Even the WHO Director-General at the opening of  World Health Assembly - 24 May 2021 said, “Many have themselves become infected, and while reporting is scant, we estimate that at least 115 000 health and care workers have paid the ultimate price in the service of others”. He went on to  say that though healthcare workers do heroic things, they are not superheroes; they are human beings and they feel frustrated, helpless and vulnerable too, just like us.

But truth be told, this isn’t the first and certainly isn’t going to be the last for a healthcare worker to lose their life working for us. Unfortunately, we may see it more often in these dark times, so instead of mourning in silence, let’s acknowledge their sacrifice.

The stigma

Being a healthcare professional is difficult, especially in times like these. People often stigmatize them for the risk of transmitting the disease or hold them responsible for a bad prognosis. People even resort to violence in some cases. Yet again, violence is something that results because of deep-rooted social stigma and discrimination. All around the globe HCWs are facing varied attacks, from being evicted and being denied public services to death threats and even physical assaults.

ICRC (International Committee of Red Cross) reported that just from February to July 2020, there were 611 cases of violence, harassment and stigmatization across forty countries over the globe.

The solution

So what can we do to make it better? Well, for starters, we could take proper precautions to avoid getting infected, be it by COVID-19, Ebola, swine flu or any other.

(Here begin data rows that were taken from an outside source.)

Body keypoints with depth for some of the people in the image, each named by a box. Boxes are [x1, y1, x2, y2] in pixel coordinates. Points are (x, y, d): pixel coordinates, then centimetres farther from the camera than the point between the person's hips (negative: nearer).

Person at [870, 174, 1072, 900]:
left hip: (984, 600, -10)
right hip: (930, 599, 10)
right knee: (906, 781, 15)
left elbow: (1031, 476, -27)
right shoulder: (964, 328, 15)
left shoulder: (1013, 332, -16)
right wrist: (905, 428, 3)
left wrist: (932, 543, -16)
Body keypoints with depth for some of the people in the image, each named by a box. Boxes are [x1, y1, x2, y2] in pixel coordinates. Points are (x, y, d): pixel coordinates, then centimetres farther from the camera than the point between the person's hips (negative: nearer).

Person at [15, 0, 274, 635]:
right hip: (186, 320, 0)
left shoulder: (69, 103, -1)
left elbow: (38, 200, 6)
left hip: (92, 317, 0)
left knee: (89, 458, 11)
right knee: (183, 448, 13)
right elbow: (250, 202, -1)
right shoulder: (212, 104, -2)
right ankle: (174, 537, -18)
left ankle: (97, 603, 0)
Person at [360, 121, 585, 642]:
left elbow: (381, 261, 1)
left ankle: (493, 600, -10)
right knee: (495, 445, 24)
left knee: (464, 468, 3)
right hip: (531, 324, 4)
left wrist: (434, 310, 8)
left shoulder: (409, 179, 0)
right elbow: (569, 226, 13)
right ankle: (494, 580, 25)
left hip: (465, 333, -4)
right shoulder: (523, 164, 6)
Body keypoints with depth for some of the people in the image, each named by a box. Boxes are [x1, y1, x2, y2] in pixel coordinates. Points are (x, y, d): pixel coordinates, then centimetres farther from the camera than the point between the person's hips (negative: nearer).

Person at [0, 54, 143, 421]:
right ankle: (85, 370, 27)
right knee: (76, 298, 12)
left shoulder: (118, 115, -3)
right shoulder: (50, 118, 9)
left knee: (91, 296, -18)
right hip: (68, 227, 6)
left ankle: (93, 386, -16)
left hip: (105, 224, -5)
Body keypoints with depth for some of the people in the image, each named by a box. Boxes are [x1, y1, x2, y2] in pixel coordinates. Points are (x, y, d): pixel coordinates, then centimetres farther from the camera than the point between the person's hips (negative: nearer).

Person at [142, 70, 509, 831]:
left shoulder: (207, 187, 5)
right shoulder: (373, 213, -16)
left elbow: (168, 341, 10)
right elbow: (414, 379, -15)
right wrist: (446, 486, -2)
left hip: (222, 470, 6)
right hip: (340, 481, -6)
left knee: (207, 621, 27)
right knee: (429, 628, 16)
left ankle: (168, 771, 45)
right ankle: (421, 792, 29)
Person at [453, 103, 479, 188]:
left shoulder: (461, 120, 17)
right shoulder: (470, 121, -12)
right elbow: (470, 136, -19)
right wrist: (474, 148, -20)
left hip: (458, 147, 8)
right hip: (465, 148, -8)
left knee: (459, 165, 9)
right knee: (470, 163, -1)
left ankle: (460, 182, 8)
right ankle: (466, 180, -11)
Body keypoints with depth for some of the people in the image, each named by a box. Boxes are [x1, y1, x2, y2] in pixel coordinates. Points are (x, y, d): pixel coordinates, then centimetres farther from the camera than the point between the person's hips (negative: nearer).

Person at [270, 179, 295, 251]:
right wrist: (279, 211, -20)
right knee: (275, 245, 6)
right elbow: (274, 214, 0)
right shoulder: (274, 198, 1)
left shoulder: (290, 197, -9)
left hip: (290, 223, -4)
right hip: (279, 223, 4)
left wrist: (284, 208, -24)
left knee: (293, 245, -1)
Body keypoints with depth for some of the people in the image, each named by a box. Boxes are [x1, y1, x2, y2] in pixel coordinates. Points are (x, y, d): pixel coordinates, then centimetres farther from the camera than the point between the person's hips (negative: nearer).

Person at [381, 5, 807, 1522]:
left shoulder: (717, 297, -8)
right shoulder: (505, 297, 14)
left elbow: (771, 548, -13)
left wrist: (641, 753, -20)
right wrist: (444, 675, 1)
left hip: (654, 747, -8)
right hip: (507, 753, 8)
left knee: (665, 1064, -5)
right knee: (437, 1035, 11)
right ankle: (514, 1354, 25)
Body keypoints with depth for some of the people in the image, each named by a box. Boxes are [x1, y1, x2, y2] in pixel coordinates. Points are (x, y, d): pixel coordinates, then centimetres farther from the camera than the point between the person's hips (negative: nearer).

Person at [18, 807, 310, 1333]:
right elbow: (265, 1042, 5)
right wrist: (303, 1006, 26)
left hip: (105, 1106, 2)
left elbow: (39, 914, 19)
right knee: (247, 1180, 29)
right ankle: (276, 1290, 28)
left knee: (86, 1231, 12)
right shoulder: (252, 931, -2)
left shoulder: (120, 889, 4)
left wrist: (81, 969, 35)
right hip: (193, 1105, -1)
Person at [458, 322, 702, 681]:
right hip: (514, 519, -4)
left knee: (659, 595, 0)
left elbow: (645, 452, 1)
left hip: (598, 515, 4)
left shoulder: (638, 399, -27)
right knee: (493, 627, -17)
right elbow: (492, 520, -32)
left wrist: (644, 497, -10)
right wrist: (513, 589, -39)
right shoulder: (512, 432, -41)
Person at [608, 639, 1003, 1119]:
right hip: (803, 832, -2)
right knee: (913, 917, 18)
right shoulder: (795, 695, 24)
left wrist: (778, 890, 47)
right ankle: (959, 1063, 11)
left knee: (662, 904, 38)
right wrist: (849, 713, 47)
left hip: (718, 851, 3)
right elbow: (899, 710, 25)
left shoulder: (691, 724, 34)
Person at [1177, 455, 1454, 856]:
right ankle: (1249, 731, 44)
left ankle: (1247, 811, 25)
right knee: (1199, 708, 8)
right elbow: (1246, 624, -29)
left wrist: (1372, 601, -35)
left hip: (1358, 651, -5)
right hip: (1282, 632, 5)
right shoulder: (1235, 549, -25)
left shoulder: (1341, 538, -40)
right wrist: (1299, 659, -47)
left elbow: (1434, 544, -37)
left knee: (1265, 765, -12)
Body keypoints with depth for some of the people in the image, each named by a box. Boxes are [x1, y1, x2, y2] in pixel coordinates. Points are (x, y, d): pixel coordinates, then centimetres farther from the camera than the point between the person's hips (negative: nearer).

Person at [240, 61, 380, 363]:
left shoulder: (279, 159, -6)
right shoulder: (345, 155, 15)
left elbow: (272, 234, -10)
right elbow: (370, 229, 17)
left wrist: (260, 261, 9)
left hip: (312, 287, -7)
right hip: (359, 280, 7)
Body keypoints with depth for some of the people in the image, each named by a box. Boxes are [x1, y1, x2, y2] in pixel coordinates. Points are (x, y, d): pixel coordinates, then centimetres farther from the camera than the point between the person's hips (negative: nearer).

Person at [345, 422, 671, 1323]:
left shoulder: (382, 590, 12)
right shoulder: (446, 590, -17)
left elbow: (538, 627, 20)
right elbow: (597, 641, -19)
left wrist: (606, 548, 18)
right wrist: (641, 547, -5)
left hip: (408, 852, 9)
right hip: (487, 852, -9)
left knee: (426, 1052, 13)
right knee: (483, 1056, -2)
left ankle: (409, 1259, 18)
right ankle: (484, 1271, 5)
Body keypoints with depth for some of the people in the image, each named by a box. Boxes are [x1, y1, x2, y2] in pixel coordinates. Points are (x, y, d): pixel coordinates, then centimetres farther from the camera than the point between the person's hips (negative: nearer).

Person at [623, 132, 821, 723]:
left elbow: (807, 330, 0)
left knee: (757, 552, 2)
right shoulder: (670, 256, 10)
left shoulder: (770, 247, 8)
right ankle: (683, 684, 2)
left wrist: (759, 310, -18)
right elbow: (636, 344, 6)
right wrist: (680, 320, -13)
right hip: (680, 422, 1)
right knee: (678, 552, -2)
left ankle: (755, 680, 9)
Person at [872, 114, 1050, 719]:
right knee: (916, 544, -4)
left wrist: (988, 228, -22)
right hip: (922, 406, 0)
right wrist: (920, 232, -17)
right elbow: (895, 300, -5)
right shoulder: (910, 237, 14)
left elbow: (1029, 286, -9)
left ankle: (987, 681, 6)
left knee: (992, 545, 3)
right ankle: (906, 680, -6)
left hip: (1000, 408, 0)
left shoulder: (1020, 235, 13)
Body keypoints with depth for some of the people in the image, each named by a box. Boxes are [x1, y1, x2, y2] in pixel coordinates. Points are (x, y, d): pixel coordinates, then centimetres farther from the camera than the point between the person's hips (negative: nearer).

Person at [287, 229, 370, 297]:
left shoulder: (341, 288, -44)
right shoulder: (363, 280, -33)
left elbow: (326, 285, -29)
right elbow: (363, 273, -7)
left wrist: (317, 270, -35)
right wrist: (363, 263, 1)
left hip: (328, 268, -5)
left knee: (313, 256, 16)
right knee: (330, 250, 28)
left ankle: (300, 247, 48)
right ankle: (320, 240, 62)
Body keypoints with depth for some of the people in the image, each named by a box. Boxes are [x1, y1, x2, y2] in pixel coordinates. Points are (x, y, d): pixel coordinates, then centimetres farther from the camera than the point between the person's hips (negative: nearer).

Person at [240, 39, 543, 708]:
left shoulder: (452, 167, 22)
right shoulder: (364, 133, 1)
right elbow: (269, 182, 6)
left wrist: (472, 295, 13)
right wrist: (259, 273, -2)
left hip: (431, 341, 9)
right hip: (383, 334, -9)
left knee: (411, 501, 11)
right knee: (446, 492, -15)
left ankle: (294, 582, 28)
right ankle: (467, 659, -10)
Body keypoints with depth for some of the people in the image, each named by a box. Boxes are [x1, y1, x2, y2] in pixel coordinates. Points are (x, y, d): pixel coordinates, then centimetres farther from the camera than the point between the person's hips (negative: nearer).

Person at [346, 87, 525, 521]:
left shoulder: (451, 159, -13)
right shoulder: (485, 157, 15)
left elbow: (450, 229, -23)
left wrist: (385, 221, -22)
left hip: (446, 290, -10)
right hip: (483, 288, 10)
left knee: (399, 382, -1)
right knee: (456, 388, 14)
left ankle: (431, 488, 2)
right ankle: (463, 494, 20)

In situations like these, health education is the key. To stop the stigma and violence, it is of great importance to spread accurate information about the disease, regarding the modes of transmission, its prevention and its treatment.

Be proud if one of your family members or friends is a healthcare worker as it brings a meaningful purpose to their hardwork. Have empathy towards the people working during the pandemic and acknowledge the role they're playing in keeping us and our loved ones safe

The legislation

One of the many pieces of legislation that ensures zero tolerance towards violence against healthcare service personnel during the pandemic is  The Epidemic diseases (amendment) bill, 2020. It was introduced during the pandemic in India, under which an “act of violence” committed against a healthcare worker is a non-bailable offence. The punishment for such an act can be a fine of up to 2 lakhs or imprisonment up to 5 years and in severe cases, imprisonment up to 7 years and a fine of 5 lakhs

Though in a hard way, this pandemic has taught us the importance of healthcare and made us realize that the system requires more resources and support. I think recognizing the year 2021 as the International Year of Health and Care Workers, unanimously at the 73rd World Health Assembly shows that we are on the path to accepting the change and building a society where healthcare workers are proud of what they are doing, rather than crying in silence for what they are going through.


Nampally Vamshi Krishna

A Final year medical student from Osmania medical college, trying to create a positive attitude towards health. Passionate to be trained in Surgical Histopathology.